La quantité de chaleur émise par le rayonnement solaire captée à la surface de la terre n’est pas uniformément répartie à cause de l’amorphisme des reliefs qui déterminent le type et la nature des versants, qui sont différemment exposés au soleil. Les versants sud et sud-ouest sont les plus exposés, donc reçoivent une grande quantité de chaleur qui a une incidence directe sur l’évapotranspiration de la végétation, d’où l’appellation de versant chaud et de versant froid.

En Kabylie maritime, les versants sud et sud-ouest plus exposés au soleil, sont généralement caractérisés par des formations basses et moins denses à cause de la sécheresse. La durée en heures d’ensoleillement avoisine les 2750 heures par an (station météorologique de Boukhalfa), ce qui représente une part conséquente. Cette donnée montre la contribution importante du rayonnement solaire à l’évaporation de l’eau contenue dans les tissus de la végétation.

Selon WILLIAM (1964) in TRABAUD (1992), les versants sud et sud-ouest, par l’ensoleillement direct qu’ils reçoivent, présentent les conditions favorables pour une inflammation et une propagation rapide des feux contrairement à l’exposition nord.

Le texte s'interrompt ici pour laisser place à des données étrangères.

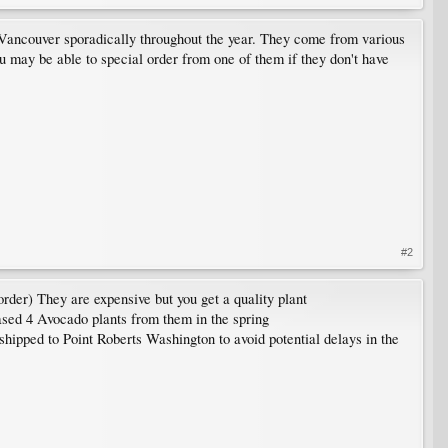
 Vancouver sporadically throughout the year. They come from various
You may be able to special order from one of them if they don't have
#2
order) They are expensive but you get a quality plant
hased 4 Avocado plants from them in the spring
ipped to Point Roberts Washington to avoid potential delays in the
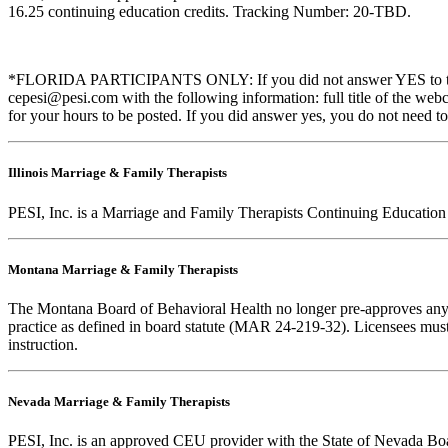
16.25 continuing education credits. Tracking Number: 20-TBD.
*FLORIDA PARTICIPANTS ONLY: If you did not answer YES to the que
cepesi@pesi.com with the following information: full title of the web
for your hours to be posted. If you did answer yes, you do not need to
Illinois Marriage & Family Therapists
PESI, Inc. is a Marriage and Family Therapists Continuing Education
Montana Marriage & Family Therapists
The Montana Board of Behavioral Health no longer pre-approves any cou
practice as defined in board statute (MAR 24-219-32). Licensees must k
instruction.
Nevada Marriage & Family Therapists
PESI, Inc. is an approved CEU provider with the State of Nevada Boar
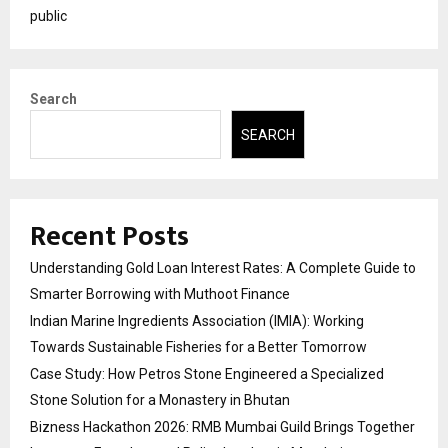
public
Search
SEARCH
Recent Posts
Understanding Gold Loan Interest Rates: A Complete Guide to
Smarter Borrowing with Muthoot Finance
Indian Marine Ingredients Association (IMIA): Working
Towards Sustainable Fisheries for a Better Tomorrow
Case Study: How Petros Stone Engineered a Specialized
Stone Solution for a Monastery in Bhutan
Bizness Hackathon 2026: RMB Mumbai Guild Brings Together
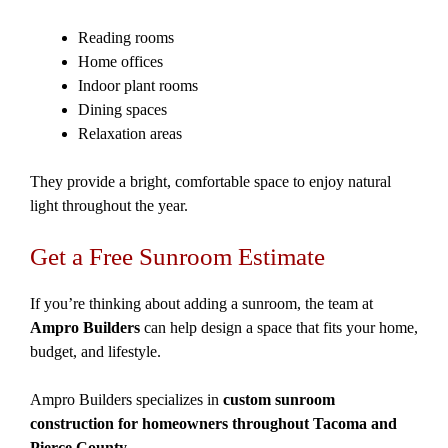
Reading rooms
Home offices
Indoor plant rooms
Dining spaces
Relaxation areas
They provide a bright, comfortable space to enjoy natural
light throughout the year.
Get a Free Sunroom Estimate
If you’re thinking about adding a sunroom, the team at
Ampro Builders
can help design a space that fits your home,
budget, and lifestyle.
Ampro Builders specializes in
custom sunroom
construction for homeowners throughout Tacoma and
Pierce County
.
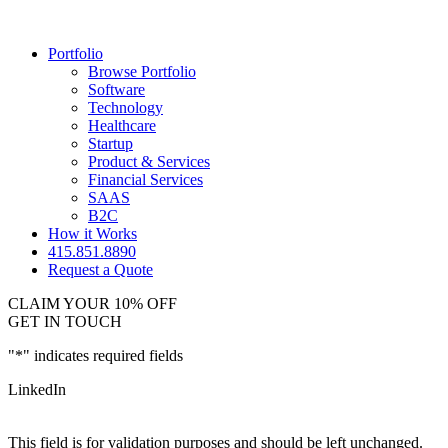
Portfolio
Browse Portfolio
Software
Technology
Healthcare
Startup
Product & Services
Financial Services
SAAS
B2C
How it Works
415.851.8890
Request a Quote
CLAIM YOUR 10% OFF
GET IN TOUCH
"
*
" indicates required fields
LinkedIn
This field is for validation purposes and should be left unchanged.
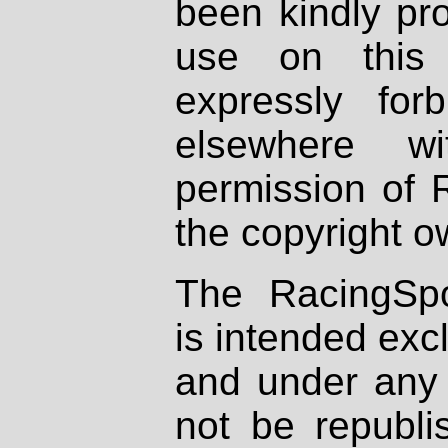
been kindly pr
use on this 
expressly fo
elsewhere wi
permission of 
the copyright o
The RacingSpo
is intended excl
and under any 
not be republi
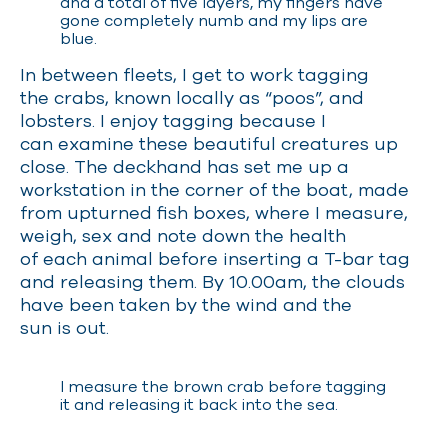
and a total of five layers, my fingers have
gone completely numb and my lips are
blue.
In between fleets, I get to work tagging
the crabs, known locally as “poos”, and
lobsters. I enjoy tagging because I
can examine these beautiful creatures up
close. The deckhand has set me up a
workstation in the corner of the boat, made
from upturned fish boxes, where I measure,
weigh, sex and note down the health
of each animal before inserting a T-bar tag
and releasing them. By 10.00am, the clouds
have been taken by the wind and the
sun is out.
I measure the brown crab before tagging
it and releasing it back into the sea.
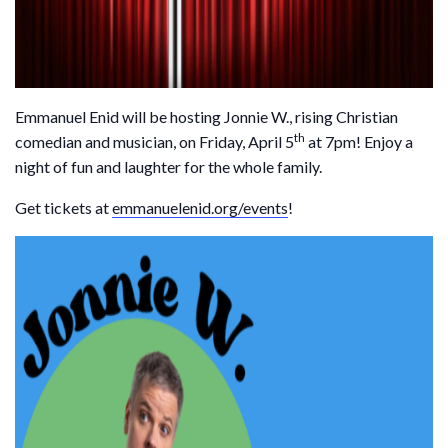
Emmanuel Enid will be hosting Jonnie W., rising Christian
th
comedian and musician, on Friday, April 5
at 7pm! Enjoy a
night of fun and laughter for the whole family.
Get tickets at
emmanuelenid.org/events
!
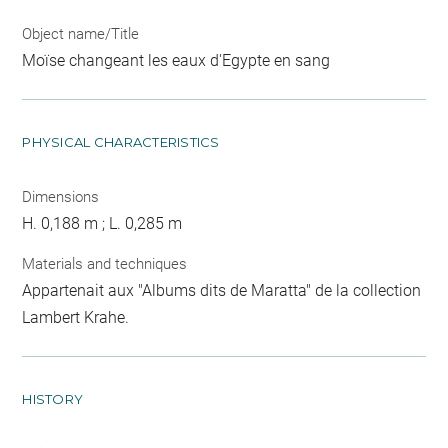
Object name/Title
Moïse changeant les eaux d'Egypte en sang
PHYSICAL CHARACTERISTICS
Dimensions
H. 0,188 m ; L. 0,285 m
Materials and techniques
Appartenait aux "Albums dits de Maratta" de la collection
Lambert Krahe.
HISTORY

CURTIS (1936), cité par BENLEMALEM (1981), a montré qu’il y a une différence de température qui peut aller jusqu’à 5 ° C entre les feuilles d’une végétation exposée au soleil et celles d’une végétation non exposée.

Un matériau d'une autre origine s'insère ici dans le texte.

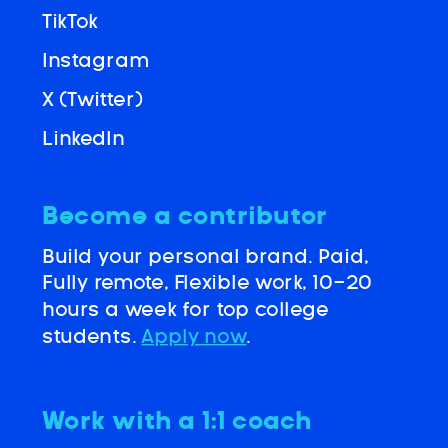
TikTok
Instagram
X (Twitter)
LinkedIn
Become a contributor
Build your personal brand. Paid,
Fully remote, Flexible work, 10-20
hours a week for top college
students.
Apply now
.
Work with a 1:1 coach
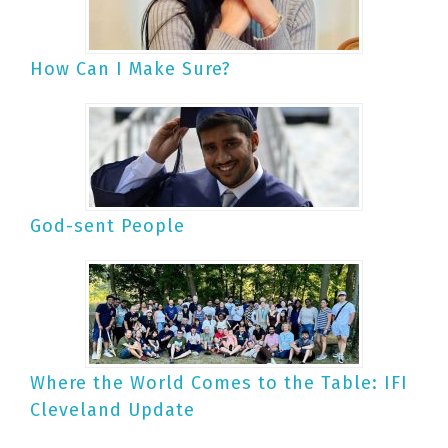
How Can I Make Sure?
God-sent People
Where the World Comes to the Table: IFI
Cleveland Update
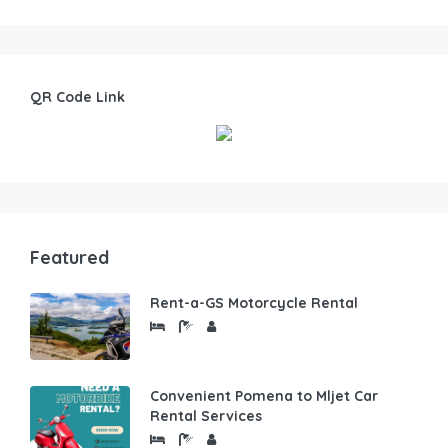
QR Code Link
Featured
Rent-a-GS Motorcycle Rental
Convenient Pomena to Mljet Car
Rental Services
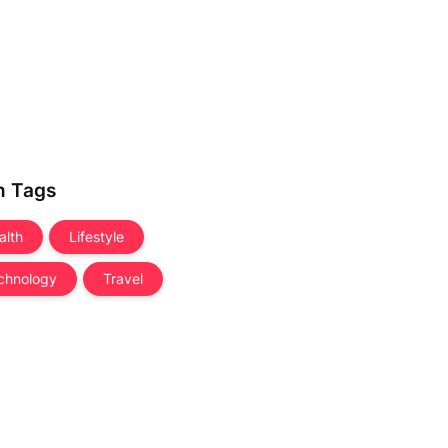
n Tags
alth
Lifestyle
chnology
Travel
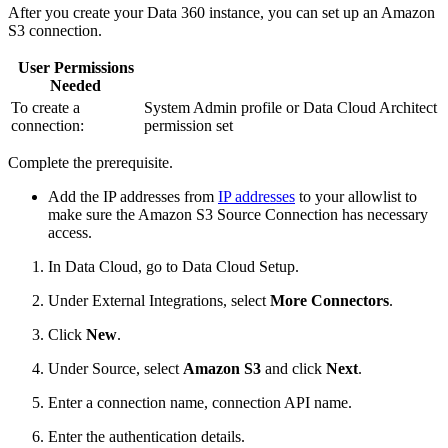
After you create your Data 360 instance, you can set up an Amazon
S3 connection.
User Permissions
Needed
To create a
System Admin profile or Data Cloud Architect
connection:
permission set
Complete the prerequisite.
Add the IP addresses from
IP addresses
to your allowlist to
make sure the Amazon S3 Source Connection has necessary
access.
In Data Cloud, go to Data Cloud Setup.
Under External Integrations, select
More Connectors
.
Click
New
.
Under Source, select
Amazon S3
and click
Next
.
Enter a connection name, connection API name.
Enter the authentication details.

WITTENBERG et al., (2006) ont montré que les versants sud sont moins résistants comparés aux versants nord.

98

Dans sa majorité, le relief de la Kabylie maritime est bien exposé aux brises de mer, mais cela n’empêche pas qu’il y ait des incendies particulièrement ravageurs, car la chaleur qui balaye la région en été, ramène la température du couvert végétal des versants nord à un degré qui se rapproche de celui des versants sud.

En résumé, l’exposition des versants conditionne le type de végétation, l’ensoleillement et l’influence du vent.

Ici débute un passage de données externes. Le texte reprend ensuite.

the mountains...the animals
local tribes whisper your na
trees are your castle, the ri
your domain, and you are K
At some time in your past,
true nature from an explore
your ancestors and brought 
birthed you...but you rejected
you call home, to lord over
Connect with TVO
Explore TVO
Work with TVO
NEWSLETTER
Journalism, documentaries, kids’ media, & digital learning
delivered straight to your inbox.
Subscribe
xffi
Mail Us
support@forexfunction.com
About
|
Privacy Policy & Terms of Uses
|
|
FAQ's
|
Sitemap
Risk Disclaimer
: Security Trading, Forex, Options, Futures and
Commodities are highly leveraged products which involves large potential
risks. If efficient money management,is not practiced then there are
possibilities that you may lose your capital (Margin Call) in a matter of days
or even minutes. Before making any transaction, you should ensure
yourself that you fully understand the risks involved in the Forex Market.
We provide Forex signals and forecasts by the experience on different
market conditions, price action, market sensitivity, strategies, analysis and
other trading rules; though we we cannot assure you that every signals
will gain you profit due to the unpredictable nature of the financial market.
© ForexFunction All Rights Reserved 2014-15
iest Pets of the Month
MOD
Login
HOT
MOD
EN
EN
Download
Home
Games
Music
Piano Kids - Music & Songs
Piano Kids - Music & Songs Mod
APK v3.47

3.7.9 Nature du combustible

Le départ d’un feu c’est d’abord l’inflammation puis la combustion. Cette dernière est dépendante de la texture et de la composition chimique du végétal. Les composés aromatiques contenus dans les feuilles et dans les petites branches et rameaux, à des proportions variables, favorisent l’inflammation. La résine et les composés terpéniques sont très inflammables, ce qui intensifie la puissance thermique et accélère la combustion. La nature ici concerne également les différentes formes sous lesquelles le combustible est disponible (feuilles mortes, les herbes sèches, les aiguilles de résineux, les arbustes, etc.).

La composition chimique de la matière végétale joue un rôle important dans l’occurrence et la propagation d’un feu. Selon VALETTE (1988), la matière végétale peut contenir environ 35 % de lignine et 55 % de cellulose et une proportion instable de substances volatiles (huiles essentielles, résine, composés terpéniques) et de 2 à 4 % d’éléments minéraux. Toutes les plantes sont composées par ces éléments mais leur proportion varie d’une espèce à une autre ce qui justifie la mauvaise inflammabilité de certaines espèces comme le tamarix (Tamarix

aphylla) qui contient 19 % de matière minérale de son poids total en matière sèche (NASSEL

et FREEDMAN, 1961 in BENNOUR et TIMSIT, 2000).

Les extraits à l’éther (cires, huiles, terpènes et graisses) à fort potentiel énergétique, et les minéraux (influent la pyrolyse des glucides) sont les deux catégories de composés chimiques qui influencent l’inflammabilité et la combustibilité (NORD et CONTRYMAN, in TRABAUD, 1992).